Alimentation 1 mai 2026

Des tendances Tik Tok qui génèrent des pénuries d’aliments 

Les créateurs de contenu sur les réseaux sociaux comme Tik Tok et Instagram sont devenus des sources d’inspiration culinaire majeures pour les jeunes consommateurs, au point où leurs publications entraînent des pénuries d’aliments. 

Un tel phénomène s’observe en ce moment avec le fromage cottage, donnent en exemple Philippe Goudreault, directeur stratégie pour l’agence de marketing LG2, et Francis Parisien, vice-président principal des ventes pour les PME au Canada chez NielsenIQ. Invités à l’assemblée générale annuelle des Producteurs de lait du Québec, le 15 avril, les deux experts ont expliqué que si  le fromage cottage est impossible à trouver, par moments, dans les supermarchés de la province, c’est parce que les suggestions de recettes à partir de ce produit protéiné abondent sur les réseaux sociaux.

« La dernière tendance, c’est de le passer dans le blender pour en faire un ingrédient et même de l’ajouter à des brownies », détaille Philippe Goudreault. « Ce contenu ne crée pas que des vues; il vide les tablettes », affirme-t-il.

Comme autre exemple, il fait état d’une mode sur Tik Tok des « Feta Pasta » en 2021 qui a généré une rupture de stock mondiale de fromage feta. L’an dernier, un créateur de contenu qui mangeait des concombres en entier comme salade a engendré une pénurie planétaire de concombres.
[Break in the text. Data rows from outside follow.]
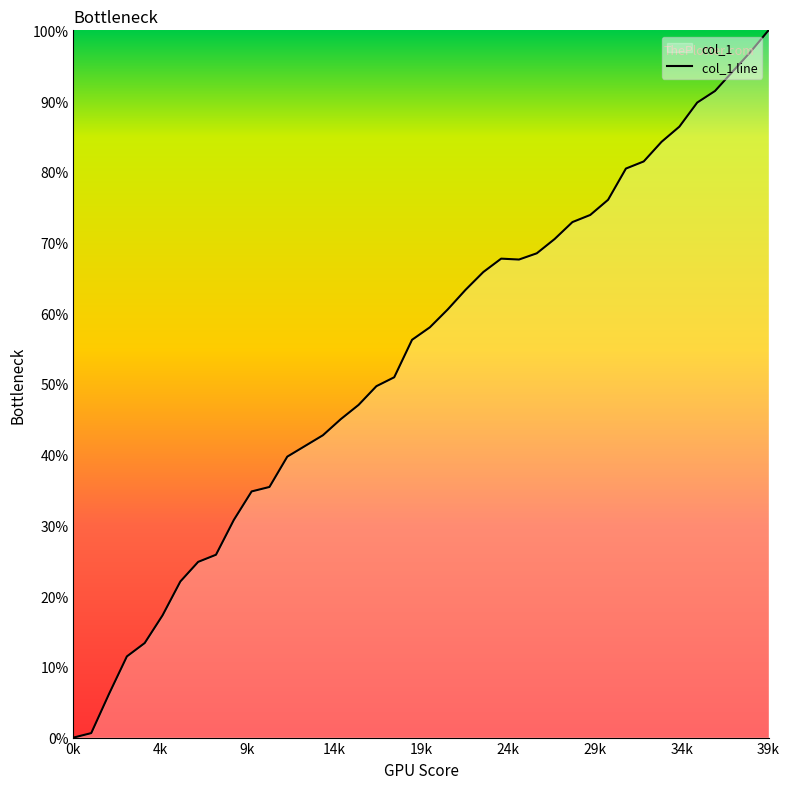

What is the ratio of the value at 20 to the value at 9?

1.9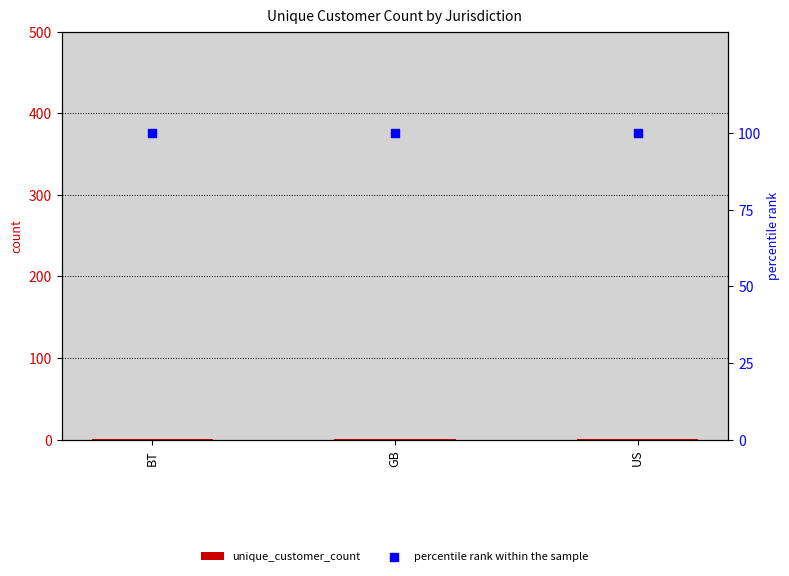

Which series contains the lowest Y value?

unique_customer_count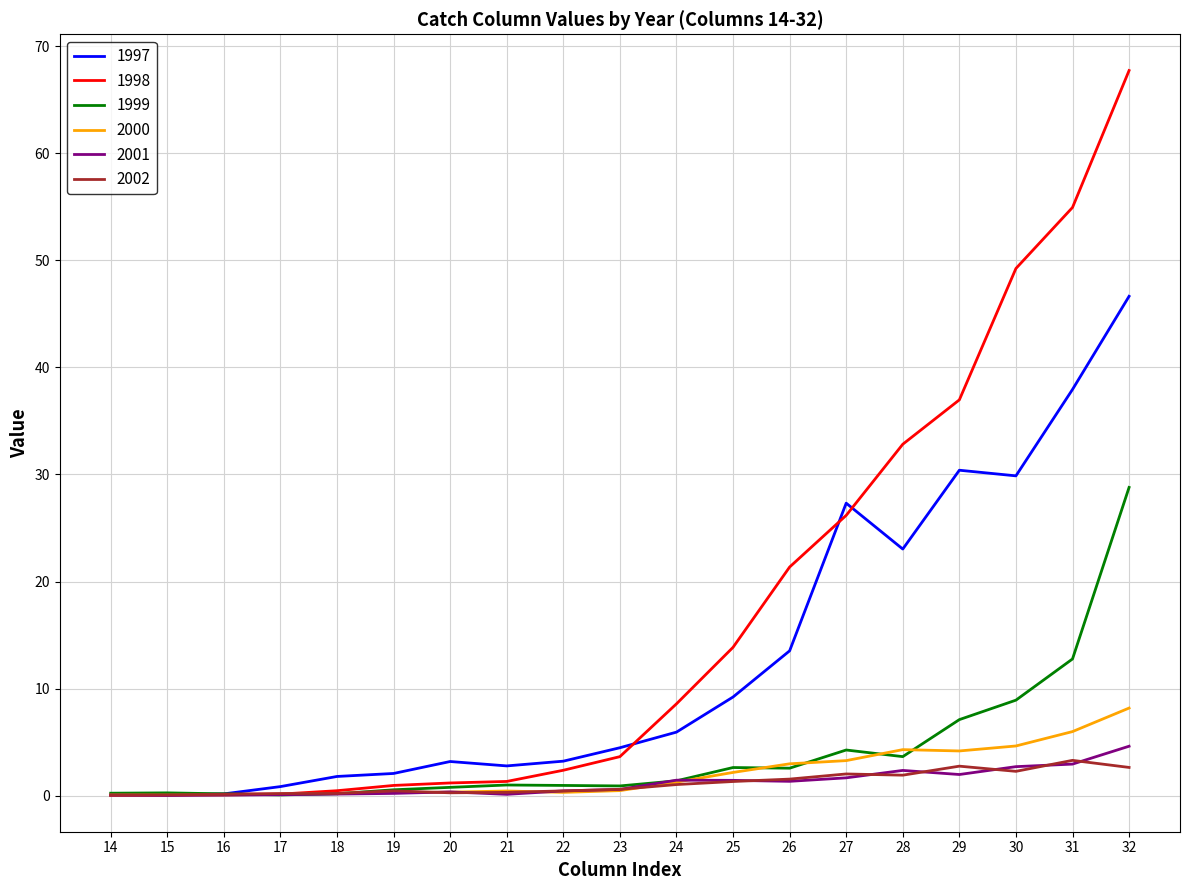

At which label does 2001 reach its peak?

32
À l’échelle du Canada, cela s’est traduit par une augmentation de 20 % des ventes de fromages feta et de 30 % des ventes de concombres, selon ce qu’a précisé Francis Parisien.

Les internautes sont encouragés, sur les réseaux sociaux, à mélanger des cornichons avec la boisson de marque Kool-Aid pour faire des « Kool-Aid pickles ».
Les internautes sont encouragés, sur les réseaux sociaux, à mélanger des cornichons avec la boisson de marque Kool-Aid pour faire des « Kool-Aid pickles ».

Les cornichons sont aussi tendance, observe ce dernier, générant de la croissance de l’ordre de 30 % au pays. Car les internautes sont encouragés, sur les réseaux sociaux, à se faire des sandwichs aux cornichons ou encore à les mélanger avec la boisson de marque Kool-Aid pour faire des « Kool-Aid pickles ».

 « Ma fille se fait des sandwichs aux pickles; c’est dégueulasse », témoigne-t-il avec humour. S’il admet ne pas comprendre certaines modes qui semblent anodines sur les réseaux sociaux, il estime essentiel pour les entreprises d’en prendre connaissance, afin de mieux cerner le comportement d’achat des jeunes.

Questionné à savoir s’il observe une augmentation de ses ventes, le transformateur de cornichons québécois Aliments Putter’s répond par l’affirmative, ce qui le pousse à demander aux producteurs qui l’approvisionnent de lui fournir de 15 % à 20 % plus de légumes, cette saison. Sans parler d’une hausse phénoménale, l’un des copropriétaires, John Tartaglia, constate que la consommation de ce produit a augmenté et affirme s’être fait de nouveaux clients, tant du côté des supermarchés que de celui des services alimentaires, au Canada et aux États-Unis.